Menurut paman pernyataan itu sangat
standar, mainstream, namun bukan
berarti stereotip itu salah. Tetapi jika kamu mau meningkatkan sedikit kelas
pemahamanmu, begini, dalam keadaan apapun, miskin atau kaya, ada problemnya masing-masing,
ukuran kesenangan atau kesusahan kita sendiri yang menentukan, kita punya kuasa
atau upaya untuk merasa senang atau susah dalam situasi apapun.
Banyak orang di ketika miskin, minim
popularitas, rukun-rukun saja, namun diketika cobaan kekayaan dan popularitas mendera,
justru kekacauan rumah tangga terjadi, perhatian terhadap anak terbengkalai, bahkan
beberapa kasus sampai mengakibatkan perceraian. Sebaliknya pun demikian
diketika kaya, di saat popularitasnya lagi naik daun, terlihat mesra, rukun-rukun
saja, bahkan semua mata seakan iri melihatnya, namun diketika cobaan
kemiskinan, kebangkrutan, ketakberdayaan mendera, tidak sedikit yang mengalami
kekacauan rumah tangga, putus asa dengan keadaan, bahkan sampai kepada proses
perceraian. Walau cerai adalah sesuatu yang sah dan halal namun tak bisa
dipungkiri ada suatu kekeliruan sikap disitu2.
Kekeliruannya adalah mereka manusia-manusia yang “gagap” menyikapi kehidupan, tidak siap menghadapi berbagai warna kehidupan akibat tidak mempersiapkan diri. Tapi
semua itu bagian dari proses pendewasaan, menjadikan seseorang semakin bijak
atau malah sebaliknya.
Pernyataan paman ini mengingatkan
saya dengan ungkapan dari Emha Ainun Najib (Cak Nun) “bahwa keberhasilan dan
kebahagiaan hidupmu tidak terutama tergantung pada keadaan-keadaan yang baik
atau buruk di luar dirimu, melainkan tergantung pada kemampuan ilmu dan
mentalmu menyikapi keadaan-keadaan itu.”3
Lebih lanjut paman berujar bahwa
benang merah dari semua keadaan itu adalah rasa syukur, “pernahkah
kamu merasa miskin di antara pencapaianmu yang banyak? mengapa demikian? ternyata keyword-nya adalah syukur.
Manusia yang selalu merasa kurang tentulah belum pandai bersyukur.

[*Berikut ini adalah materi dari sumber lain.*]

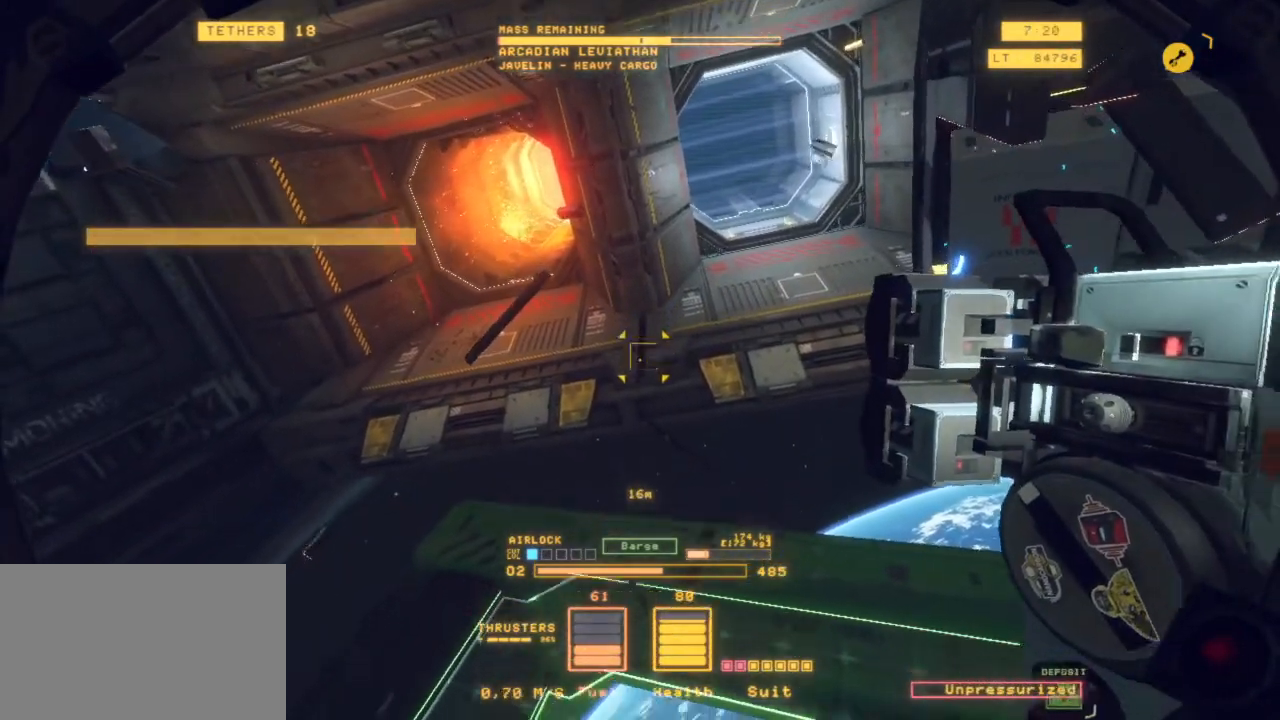
{"keys": ["s"], "mouse": ["left"], "events": []}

Manusia yang
serakah adalah yang sama sekali tidak pernah bersyukur. Puasa hadir membawa
salah satu hikmah meng-upgrade syukur
kita yang mungkin cemplang selama ini. Ketahuilah bahwa dengan banyak
bersyukur, nantinya akan sampai pada inti pemahaman syukur itu sendiri. Dan
yang telah paham bersyukur yang sesungguhnya, maka dialah yang akan senantiasa
merasa "kaya". Dan yang telah paham bersyukur yang sesungguhnya, maka
dialah yang akan senantiasa siap untuk berbagi. Berbagi..., meski hanya seulas
senyum saja.”4
Sesaat kemudian hening... ***
Catatan kaki:
- Sudah menjadi kebiasan kami diawal pertemuan, biasanya paman PMJ bernyanyi diiringi organ music yang beliau mainkan sendiri, kadang saya turut nyumbang suara, walau sering falees, hehehe..
- Banyak rujukan tentang hal ini, Anda bisa lihat dalam artikel di antaranya Inilah Penyebab Perceraian Tertinggi Di Indonesia, Faktor Ekonomi Penyebab Dominan Tingginya Angka Perceraian, dan Angka PerceraianMeningkat, Faktor Ekonomi Jadi Penyebab Utama.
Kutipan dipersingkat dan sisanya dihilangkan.